**AVAILABLE RECORDS:**
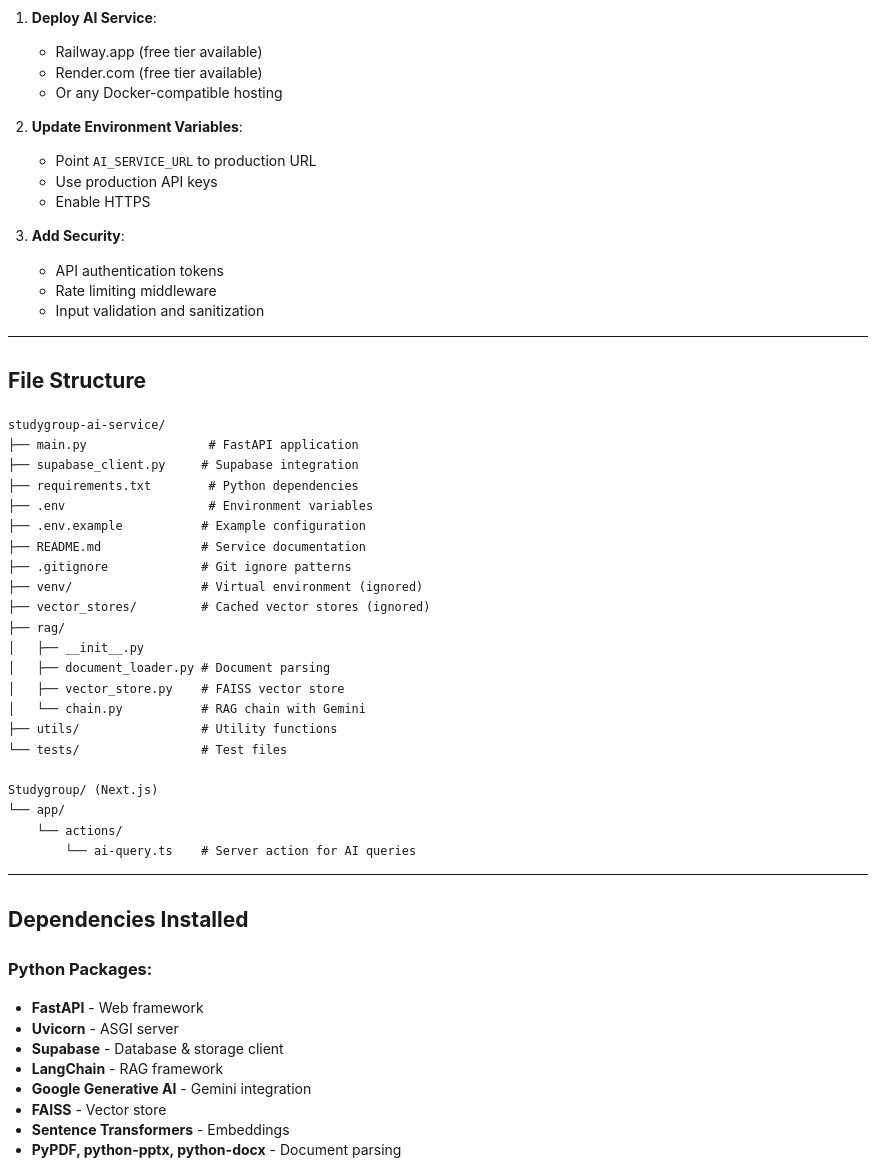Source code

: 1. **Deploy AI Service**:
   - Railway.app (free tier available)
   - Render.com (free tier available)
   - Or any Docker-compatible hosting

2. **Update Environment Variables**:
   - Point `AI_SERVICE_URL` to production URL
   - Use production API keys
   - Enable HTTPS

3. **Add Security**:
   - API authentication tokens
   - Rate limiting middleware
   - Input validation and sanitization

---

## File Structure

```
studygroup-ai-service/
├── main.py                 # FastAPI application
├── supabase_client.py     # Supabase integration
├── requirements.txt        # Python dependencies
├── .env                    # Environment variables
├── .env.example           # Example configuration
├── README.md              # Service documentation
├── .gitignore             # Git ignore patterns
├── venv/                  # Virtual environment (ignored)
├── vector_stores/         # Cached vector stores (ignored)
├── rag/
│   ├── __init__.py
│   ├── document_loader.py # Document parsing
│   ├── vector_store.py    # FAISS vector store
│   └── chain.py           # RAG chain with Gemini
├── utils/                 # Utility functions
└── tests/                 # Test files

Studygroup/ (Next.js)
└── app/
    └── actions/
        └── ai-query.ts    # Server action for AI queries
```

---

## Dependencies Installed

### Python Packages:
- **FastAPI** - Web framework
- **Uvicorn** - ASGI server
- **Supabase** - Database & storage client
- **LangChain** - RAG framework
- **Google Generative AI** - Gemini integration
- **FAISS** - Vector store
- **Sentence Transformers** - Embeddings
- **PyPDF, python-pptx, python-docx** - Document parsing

**AIM OF THE TASK:** Could you transcribe every entry exactly, leaving out the pictures?

**ANSWER TO THE PROBLEM:**
Source code

: 1. **Deploy AI Service**:
   - Railway.app (free tier available)
   - Render.com (free tier available)
   - Or any Docker-compatible hosting

2. **Update Environment Variables**:
   - Point `AI_SERVICE_URL` to production URL
   - Use production API keys
   - Enable HTTPS

3. **Add Security**:
   - API authentication tokens
   - Rate limiting middleware
   - Input validation and sanitization

---

## File Structure

```
studygroup-ai-service/
├── main.py                 # FastAPI application
├── supabase_client.py     # Supabase integration
├── requirements.txt        # Python dependencies
├── .env                    # Environment variables
├── .env.example           # Example configuration
├── README.md              # Service documentation
├── .gitignore             # Git ignore patterns
├── venv/                  # Virtual environment (ignored)
├── vector_stores/         # Cached vector stores (ignored)
├── rag/
│   ├── __init__.py
│   ├── document_loader.py # Document parsing
│   ├── vector_store.py    # FAISS vector store
│   └── chain.py           # RAG chain with Gemini
├── utils/                 # Utility functions
└── tests/                 # Test files

Studygroup/ (Next.js)
└── app/
    └── actions/
        └── ai-query.ts    # Server action for AI queries
```

---

## Dependencies Installed

### Python Packages:
- **FastAPI** - Web framework
- **Uvicorn** - ASGI server
- **Supabase** - Database & storage client
- **LangChain** - RAG framework
- **Google Generative AI** - Gemini integration
- **FAISS** - Vector store
- **Sentence Transformers** - Embeddings
- **PyPDF, python-pptx, python-docx** - Document parsing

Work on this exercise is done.